Drawing in the Expanded Field
The Expanded Field
The ‘expanded field’, in this instance, refers to the idea of investigating one discipline (drawing), through the lens of another. The term was devised in 1946 by American artist Robert Morris, and originally referred to three-dimensional practices that stretched beyond the ‘white cube’ gallery framework.
This project has provided the artists with the space and time to extend, or make departures from their usual practice, engaging in activity that challenges, blends, reframes and expands conventional drawing disciplines and methodologies, both within and outside of the Kiosk context. The artists’ diverse approaches span traditional drawing, printmaking, three-dimensional design, ceramics, still and moving images, environmental and performative works, cross-disciplinary, and multidisciplinary modes of practice.
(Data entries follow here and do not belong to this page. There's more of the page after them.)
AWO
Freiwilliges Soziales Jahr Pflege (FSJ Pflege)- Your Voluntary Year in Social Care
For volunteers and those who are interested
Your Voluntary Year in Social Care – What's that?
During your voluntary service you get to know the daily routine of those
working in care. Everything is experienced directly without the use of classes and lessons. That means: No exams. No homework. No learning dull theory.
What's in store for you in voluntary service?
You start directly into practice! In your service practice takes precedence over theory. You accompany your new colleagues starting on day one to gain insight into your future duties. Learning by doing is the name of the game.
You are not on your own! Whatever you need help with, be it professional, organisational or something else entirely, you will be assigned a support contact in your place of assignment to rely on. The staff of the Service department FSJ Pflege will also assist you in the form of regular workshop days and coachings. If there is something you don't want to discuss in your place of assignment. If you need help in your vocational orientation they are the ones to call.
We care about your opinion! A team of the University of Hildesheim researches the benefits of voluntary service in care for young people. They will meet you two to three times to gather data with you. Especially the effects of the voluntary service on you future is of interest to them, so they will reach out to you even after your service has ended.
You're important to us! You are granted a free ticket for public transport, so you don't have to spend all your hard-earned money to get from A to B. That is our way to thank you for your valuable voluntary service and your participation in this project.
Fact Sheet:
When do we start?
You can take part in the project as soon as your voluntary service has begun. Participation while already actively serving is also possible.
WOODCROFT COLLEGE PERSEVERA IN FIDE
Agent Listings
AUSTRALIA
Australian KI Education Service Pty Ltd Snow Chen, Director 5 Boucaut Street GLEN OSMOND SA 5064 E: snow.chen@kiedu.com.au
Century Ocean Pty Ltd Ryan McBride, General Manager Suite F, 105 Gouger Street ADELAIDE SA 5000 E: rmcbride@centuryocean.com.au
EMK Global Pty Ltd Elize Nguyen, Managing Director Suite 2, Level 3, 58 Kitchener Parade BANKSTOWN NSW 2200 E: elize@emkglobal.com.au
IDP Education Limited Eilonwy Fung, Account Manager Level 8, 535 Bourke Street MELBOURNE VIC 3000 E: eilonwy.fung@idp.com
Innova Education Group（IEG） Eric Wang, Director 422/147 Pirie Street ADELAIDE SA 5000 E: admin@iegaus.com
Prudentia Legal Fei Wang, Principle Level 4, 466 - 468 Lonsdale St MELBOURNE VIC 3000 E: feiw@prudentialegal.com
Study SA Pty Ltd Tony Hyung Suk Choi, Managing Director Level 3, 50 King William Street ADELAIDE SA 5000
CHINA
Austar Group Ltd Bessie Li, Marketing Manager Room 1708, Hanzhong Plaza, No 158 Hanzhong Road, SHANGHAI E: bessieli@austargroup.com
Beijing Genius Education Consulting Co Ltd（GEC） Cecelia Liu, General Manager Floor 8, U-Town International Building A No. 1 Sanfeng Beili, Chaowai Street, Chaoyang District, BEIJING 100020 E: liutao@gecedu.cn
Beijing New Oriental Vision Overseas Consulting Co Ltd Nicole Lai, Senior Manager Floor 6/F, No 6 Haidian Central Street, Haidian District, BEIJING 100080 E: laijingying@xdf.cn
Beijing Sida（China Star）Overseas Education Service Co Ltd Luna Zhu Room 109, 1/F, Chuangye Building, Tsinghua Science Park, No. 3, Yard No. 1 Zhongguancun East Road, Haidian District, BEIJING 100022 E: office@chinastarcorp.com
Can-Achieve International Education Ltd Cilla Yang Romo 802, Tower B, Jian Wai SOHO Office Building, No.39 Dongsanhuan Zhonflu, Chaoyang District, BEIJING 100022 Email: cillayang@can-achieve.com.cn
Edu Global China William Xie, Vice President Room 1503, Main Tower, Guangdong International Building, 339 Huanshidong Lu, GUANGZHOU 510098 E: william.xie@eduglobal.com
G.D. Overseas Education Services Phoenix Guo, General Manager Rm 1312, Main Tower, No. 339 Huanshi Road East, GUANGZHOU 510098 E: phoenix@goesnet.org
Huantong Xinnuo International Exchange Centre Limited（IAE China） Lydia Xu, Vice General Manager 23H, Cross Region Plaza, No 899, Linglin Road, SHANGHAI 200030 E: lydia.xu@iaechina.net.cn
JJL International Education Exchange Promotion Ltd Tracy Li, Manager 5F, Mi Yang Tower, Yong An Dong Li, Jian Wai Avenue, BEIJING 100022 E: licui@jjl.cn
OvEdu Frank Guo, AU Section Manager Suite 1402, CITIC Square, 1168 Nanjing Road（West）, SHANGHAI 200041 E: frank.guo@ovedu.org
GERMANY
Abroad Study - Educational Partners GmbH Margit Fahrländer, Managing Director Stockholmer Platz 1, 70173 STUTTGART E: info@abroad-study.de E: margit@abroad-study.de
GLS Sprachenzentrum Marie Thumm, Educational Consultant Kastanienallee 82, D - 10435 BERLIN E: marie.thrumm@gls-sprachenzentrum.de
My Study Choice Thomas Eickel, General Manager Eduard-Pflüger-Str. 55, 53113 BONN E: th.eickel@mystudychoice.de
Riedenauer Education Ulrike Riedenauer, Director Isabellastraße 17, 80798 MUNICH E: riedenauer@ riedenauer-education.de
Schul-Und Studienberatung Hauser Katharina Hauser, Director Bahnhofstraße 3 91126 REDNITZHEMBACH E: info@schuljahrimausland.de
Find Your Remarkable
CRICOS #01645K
While working within, around, and on the surface of the architectural space of the Kiosk, the artists have also considered it’s wider context, using or repurposing materials found in, on, or near the site to produce drawings that reference it’s unique qualities and history. They have explored time-based responses to location, immersion in landscape, worked with the architectural forms within the Kiosk, and created interactive spaces within the various rooms.
They have defined, or redefined, drawing for themselves based on their chosen context, and personal focus. Many of the works in the exhibition, and also documented here, are exploratory in nature, reflecting the importance of creative experimentation and engagement with materials, processes, sites and ideas.
Through this project, the act of drawing has been broadly redefined as being a universal human activity with inherent value, without the need for a finished outcome. Celebrated in this way, in its raw form, we can all find ways to connect with drawing as a potent and primal way of engaging with, understanding, recording, and reframing our world.
We hope this exhibition offers an expansive demonstration of what drawing can be, and encourages the viewer to reconsider drawing in a way that is personally meaningful, free of expectation, judgement or conventionally accepted norms.